What Our Brains Do When We Play Wordle

A Tufts psychologist explains the appeal of the simple word game that took social media by storm

Get out of the way, Words with Friends, Boggle, and even that old pen-and-paper staple Hangman. The surprise word nerd game of the season is a web-based puzzle called Wordle, with a simple premise: Players have six tries to guess a daily five-letter word.

After each guess, the game provides instant feedback in the form of colored tiles, and players can post an image to social media, showing the pattern of their guesses without revealing the word. This clever, spoiler-free feature—part humble brag, part gauntlet throw-down—has contributed to Wordle’s rise to viral stardom (and explains why your Facebook or Twitter feeds are cluttered with mysterious multicolored grids).

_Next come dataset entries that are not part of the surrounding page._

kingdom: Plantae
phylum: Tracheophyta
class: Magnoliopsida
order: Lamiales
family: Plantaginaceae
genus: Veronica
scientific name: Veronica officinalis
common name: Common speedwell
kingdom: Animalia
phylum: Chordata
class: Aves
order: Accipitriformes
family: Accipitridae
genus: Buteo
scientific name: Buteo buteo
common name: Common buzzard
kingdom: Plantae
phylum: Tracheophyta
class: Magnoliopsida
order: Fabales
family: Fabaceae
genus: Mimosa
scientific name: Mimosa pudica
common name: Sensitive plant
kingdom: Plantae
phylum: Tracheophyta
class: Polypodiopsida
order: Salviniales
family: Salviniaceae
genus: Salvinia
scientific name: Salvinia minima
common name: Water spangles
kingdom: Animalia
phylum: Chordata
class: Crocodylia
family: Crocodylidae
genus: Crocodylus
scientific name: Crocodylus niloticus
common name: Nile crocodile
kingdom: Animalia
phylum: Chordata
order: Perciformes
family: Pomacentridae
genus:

Tufts Now caught up with Holly Taylor, professor of psychology and mechanical engineering. This term, she’s teaching a course titled Cognition of Games People Play. Taylor is an avid gamer herself and, as it turns out, growing up she played a similar Wordle-like word guessing game that her family invented to kill time during long car rides.

Tufts Now: What explains the popularity of Wordle?

Holly Taylor: I think there are a couple things that help explain how it’s caught on. One is it’s super easy and intuitive to learn how to play. People can just jump in. Another thing is that it has a high success rate. But it’s not a guaranteed success rate. In memory research, this is called the “degree of desirable difficulty.” This game hits that degree of desirable difficulty.

How does sharing your score contribute to Wordle’s popularity?

While it’s not the same as a head-to-head competition, for people for whom that comparative aspect in games is important, it’s an element that you can connect with, with other people.

What is happening cognitively, when you’re trying to solve a language-based puzzle like Wordle?

The Baddeley and Hitch theory of working memory suggests that working memory is what you’re thinking about, right now. It’s got a limited capacity, and there are different components to it. There’s a language-related component, there’s a visual-spatial component, and then there’s what’s called the central executive, which is the component that helps you integrate across the visual, the linguistic, and visual-spatial components. Wordle really does engage all three of those.

In Wordle, you might confirm the first, second, or fifth letter, for example, but the others are still unknown. What’s happening in our brains when we’re searching for words in this way?

The way that we search memory for words is we tend to search more easily based on the first letter. We search faster for words where “R” is the first letter versus a word where “R” is the second letter. It’s an access issue, a function of the way language is organized in memory.

Unlike playing Candy Crush or Tetris on your smartphone, you can’t play Wordle for hours at a time. There’s only one word a day. If it’s not addictive, then what is it—habit-forming?

That’s another thing that is contributing to its viral nature. You can get it done quickly. But it gives you this quick mental challenge. I think people like that it can be a routine. It gives you this scheduled thing that’s not destructive to your productivity. Every once in a while, you can get lucky and get a hole in one.